In 1994, the Regents of the University of California entered into a 99-year operating agreement with the Armand Hammer Foundation and assumed management of the Hammer Museum, with the foundation retaining some control, including a "reversionary clause," granting the foundation rights to reclaim the art collection and some of the endowment funds. The museum had long desired to eliminate these clauses. Operating money came from a bond portfolio, UCLA's existing art budgets, private donations, and revenue from the museum. In 2009, the museum operates on an annual operating budget of $14 million, 10% to 12% of which comes from the university. By the fiscal year 2011, its budget of $16 million surpassed that of the much larger Museum of Contemporary Art, Los Angeles.
On January 19, 2007 the Hammer Museum and the Armand Hammer Foundation agreed to dissolve their relationship, dividing the remaining 195 objects which founded the museum; the foundation retaining 92 paintings valued at $55 million, while the museum retaining 103 objects, valued at $250 million. By 2020, the museum will use its bond portfolio, valued at about $55 million, to purchase the building that houses the museum and Occidental's former headquarters.
In addition, the Hammer Museum's annual Gala in the Garden serves as a fundraiser for the museum. The 2019 edition raised $2.7 million. Recent museum honorees include Robert Gober, Tony Kushner, Barbara Kruger and Cindy Sherman.
At the Hammer Museum, 2010 attendance was an estimated 175,000, up from 150,000 in 2009. As of 2013, annual attendance for permanent collection, special exhibitions and programs stands at about 200,000. The museum does not provide exact figures as it does not have a computerized ticketing system. According to the museum's director Ann Philbin, the museum has "defined our primary audience as artists". Visitor numbers are also not limited to the Hammer's own box office but might also include people around the world who log on to the museum's Web site to view podcasts of public programs, or visit travelling exhibitions which the Hammer organized.

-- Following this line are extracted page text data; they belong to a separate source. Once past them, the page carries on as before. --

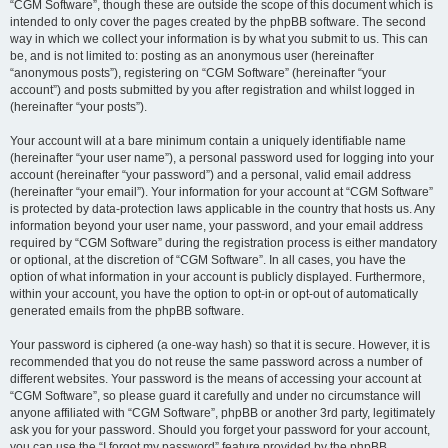
“CGM Software”, though these are outside the scope of this document which is
intended to only cover the pages created by the phpBB software. The second
way in which we collect your information is by what you submit to us. This can
be, and is not limited to: posting as an anonymous user (hereinafter
“anonymous posts”), registering on “CGM Software” (hereinafter “your
account”) and posts submitted by you after registration and whilst logged in
(hereinafter “your posts”).
Your account will at a bare minimum contain a uniquely identifiable name
(hereinafter “your user name”), a personal password used for logging into your
account (hereinafter “your password”) and a personal, valid email address
(hereinafter “your email”). Your information for your account at “CGM Software”
is protected by data-protection laws applicable in the country that hosts us. Any
information beyond your user name, your password, and your email address
required by “CGM Software” during the registration process is either mandatory
or optional, at the discretion of “CGM Software”. In all cases, you have the
option of what information in your account is publicly displayed. Furthermore,
within your account, you have the option to opt-in or opt-out of automatically
generated emails from the phpBB software.
Your password is ciphered (a one-way hash) so that it is secure. However, it is
recommended that you do not reuse the same password across a number of
different websites. Your password is the means of accessing your account at
“CGM Software”, so please guard it carefully and under no circumstance will
anyone affiliated with “CGM Software”, phpBB or another 3rd party, legitimately
ask you for your password. Should you forget your password for your account,
you can use the “I forgot my password” feature provided by the phpBB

In 1994, the Hammer Museum made headlines by selling Leonardo da Vinci's Codex Leicester to Microsoft founder Bill Gates for $30.8 million. The Codex Leicester was one of Dr. Hammer's proudest acquisitions, purchased in 1980 for $5.12 million, and one which he unsuccessfully tried to rename the Codex Hammer. Most museums have collection guidelines for deaccessing art, which require the revenue from sales to be used for future acquisitions. The Hammer Museum alternatively sold the 72-page scientific notebook to fund the museum's exhibitions and programs.